Organ Donation Notes

Organ Donation Overview

  • Exists to give life to those dying without healthy organs.
  • Huge shortage of donated organs; regulated, strict, and ethical process.

Types of Organ Donation

Living Donation

  • Donor is alive: can donate one kidney, lobe of liver, lung, bone marrow, blood.
  • Safe due to:
    • Humans can live with one kidney.
    • Liver can regenerate.
    • Lung lobes removable without loss of function.
  • Donor must be:
    • Free from family pressure.
    • Physically and mentally clear.
    • Informed of risks.
    • Aware they can stop at any time.

Deceased Donation

Donation After Brain Death (DBD)
  • Gold standard for organ donation.
  • Vital organs remain warm/oxygenated on ventilator.
  • Definition: complete, irreversible death of brain (legal death).
  • Criteria for brain death:
    • Coma, unresponsive to voice/pain.
    • No purposeful movement, brainstem reflexes absent.
    • Apnea test confirms lack of breathing efforts.
  • Declared by two independent physicians.
Donation After Circulatory Death (DCD)
  • For patients with severe injury not meeting brain death criteria.
  • Family withdraws life support; death declared after the heart stops.
  • Organs must be recovered quickly; viable organs include kidneys, liver, pancreas, sometimes lungs/heart.

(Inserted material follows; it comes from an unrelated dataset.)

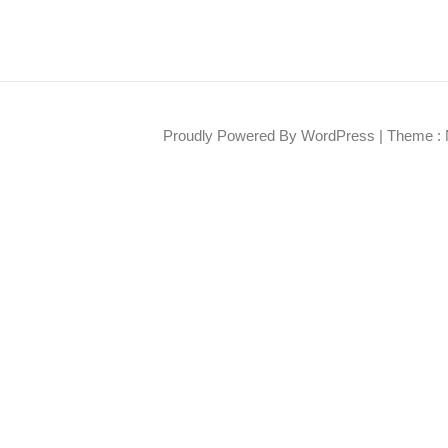
Proudly Powered By WordPress
|
Theme :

Evaluation of a Potential Donor

  • Process steps:
    1. OPO notified for potential organ referrals (Glasgow Coma Scale ≤ 5, withdrawal consideration).
    2. Detailed medical/social history screening to protect recipients.
    3. Physical assessment of organ viability.
    4. Diagnostic testing (CBC, CMP, function tests, imaging, viral screening).
    5. Matching donor to recipient based on blood type, tissue type, size, urgency, distance (managed by UNOS).